Na véspera da partida, a menina
Do Rosário pediu ao pai que a levasse ao pequeno túmulo improvisado, pois ela
queria fazer uma oração pela alma daquele ser e assim terminar aquela triste
história.
Ao chegar ao lugarejo, foram
direto até a pequena colina onde o velho havia enterrado a criança. Lá
chegando, Do Rosário caiu num pranto convulsivo e debruçada sobre o pequeno
túmulo ficou por mais de uma hora, como se exorcizando o restante da sua dor.
Rezou com fé e devoção, pedindo
ao Pai que amparasse a todos e que perdoasse as pessoas daquele lugar, e
principalmente que acolhesse a alma daquele ser inocente.
Mas ao se levantar para ir
embora, sentiu no ar um forte cheiro de maçã e percebeu assim um tanto
assustada, que aos pés da cruz de pedras cravada no local pelo seu pai, apesar
do pouco tempo passado, uma pequena macieira despontava. Recuperada do susto,
não pode evitar um sorriso, pois aquele sinal havia nela a certeza da imensa
misericórdia do Pai e que Ele havia acolhido o seu filhinho.
O lugarejo até o dia de hoje é
grande produtor de maçãs e a maior parte das pessoas que testemunharam ou
participaram da história já foram ao encontro do Criador.

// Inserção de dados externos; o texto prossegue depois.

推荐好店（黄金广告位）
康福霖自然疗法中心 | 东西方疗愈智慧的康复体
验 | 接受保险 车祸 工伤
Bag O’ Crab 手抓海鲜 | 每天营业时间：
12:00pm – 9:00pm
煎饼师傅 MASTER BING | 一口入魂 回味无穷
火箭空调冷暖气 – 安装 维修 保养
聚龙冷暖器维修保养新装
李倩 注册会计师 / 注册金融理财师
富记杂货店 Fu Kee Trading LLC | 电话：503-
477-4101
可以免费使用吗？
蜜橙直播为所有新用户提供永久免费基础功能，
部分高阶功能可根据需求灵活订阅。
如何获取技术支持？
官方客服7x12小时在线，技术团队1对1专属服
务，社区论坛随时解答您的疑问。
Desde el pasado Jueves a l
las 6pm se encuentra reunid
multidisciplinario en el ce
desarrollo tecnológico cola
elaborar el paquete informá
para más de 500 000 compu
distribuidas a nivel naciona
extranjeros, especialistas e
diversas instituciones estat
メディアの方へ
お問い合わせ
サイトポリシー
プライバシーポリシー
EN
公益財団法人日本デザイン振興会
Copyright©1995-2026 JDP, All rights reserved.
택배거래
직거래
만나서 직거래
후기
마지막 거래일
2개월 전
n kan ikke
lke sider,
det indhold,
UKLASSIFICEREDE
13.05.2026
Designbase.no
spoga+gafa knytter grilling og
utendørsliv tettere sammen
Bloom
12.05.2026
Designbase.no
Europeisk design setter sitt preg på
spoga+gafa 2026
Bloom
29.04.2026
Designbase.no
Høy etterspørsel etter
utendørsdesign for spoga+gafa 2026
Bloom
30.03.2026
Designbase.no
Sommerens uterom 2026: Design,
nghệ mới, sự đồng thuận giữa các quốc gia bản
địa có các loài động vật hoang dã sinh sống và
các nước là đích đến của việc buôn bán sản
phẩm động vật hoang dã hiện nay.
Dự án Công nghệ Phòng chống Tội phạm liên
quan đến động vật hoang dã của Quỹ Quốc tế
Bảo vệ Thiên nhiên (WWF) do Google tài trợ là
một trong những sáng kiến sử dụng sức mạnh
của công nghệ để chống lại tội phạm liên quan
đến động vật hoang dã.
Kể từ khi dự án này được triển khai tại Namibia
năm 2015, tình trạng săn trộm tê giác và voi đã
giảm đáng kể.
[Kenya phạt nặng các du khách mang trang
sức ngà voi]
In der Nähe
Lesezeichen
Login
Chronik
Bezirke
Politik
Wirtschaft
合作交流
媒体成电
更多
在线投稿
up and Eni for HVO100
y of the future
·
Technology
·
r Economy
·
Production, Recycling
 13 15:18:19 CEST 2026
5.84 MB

Mas os fatos que
acabo de descrever permanecem entre as pessoas daquele lugar, até porque aquela
imensa macieira atrás do cemitério ainda está por lá. Ironicamente, na época da
colheita, é a mais frondosa, só que ninguém se atreve, têm medo do que lhes
possa acontecer.
Os pais da menina Do Rosário,
também já não estão mais entre nós, e ela se casou com um colono da região
aonde foram morar, mas não teve mais filhos, e vive até hoje, com quase noventa
anos de idade, uma vida humilde e calma, mas guarda a triste lembrança daqueles
dias e se põe a orar toda a vez que lembra.

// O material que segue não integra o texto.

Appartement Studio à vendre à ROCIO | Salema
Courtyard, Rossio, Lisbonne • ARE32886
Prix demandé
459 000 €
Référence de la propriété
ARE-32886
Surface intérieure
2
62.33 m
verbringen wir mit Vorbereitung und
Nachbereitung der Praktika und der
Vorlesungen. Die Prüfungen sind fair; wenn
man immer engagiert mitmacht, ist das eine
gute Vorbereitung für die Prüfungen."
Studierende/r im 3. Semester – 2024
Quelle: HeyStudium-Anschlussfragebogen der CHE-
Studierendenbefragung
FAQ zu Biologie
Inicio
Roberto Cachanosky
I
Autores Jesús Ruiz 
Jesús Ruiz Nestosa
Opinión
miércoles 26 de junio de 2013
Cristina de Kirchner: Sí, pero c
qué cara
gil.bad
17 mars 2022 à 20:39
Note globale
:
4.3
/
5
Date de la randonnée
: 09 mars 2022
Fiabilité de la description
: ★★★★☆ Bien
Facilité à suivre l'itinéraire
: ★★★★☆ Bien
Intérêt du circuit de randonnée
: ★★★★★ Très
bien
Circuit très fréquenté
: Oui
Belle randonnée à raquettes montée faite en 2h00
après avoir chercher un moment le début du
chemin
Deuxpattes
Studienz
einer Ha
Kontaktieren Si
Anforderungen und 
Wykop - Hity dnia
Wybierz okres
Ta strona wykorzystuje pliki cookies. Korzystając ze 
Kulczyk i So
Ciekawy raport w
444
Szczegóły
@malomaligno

Outra história que sobrevive até
hoje entre as pessoas do lugar, fala sobre a velha feiticeira, que segundo reza
a lenda, caminha até hoje pelas trilhas e lugarejos da região na prática da
caridade, tudo por um prato de comida e um pernoite. O povo diz que ela é
imortal. Quem sabe um anjo?
O novo pároco diz que tudo não
passa de crendice do povo e que se há alguma verdade no que acabei de lhes
contar, bem provavelmente deve ser coisa do demônio e nada melhor do que uma
boa oração com os joelhos no chão numa súplica ao bom Deus para que Ele nos dê o seu perdão.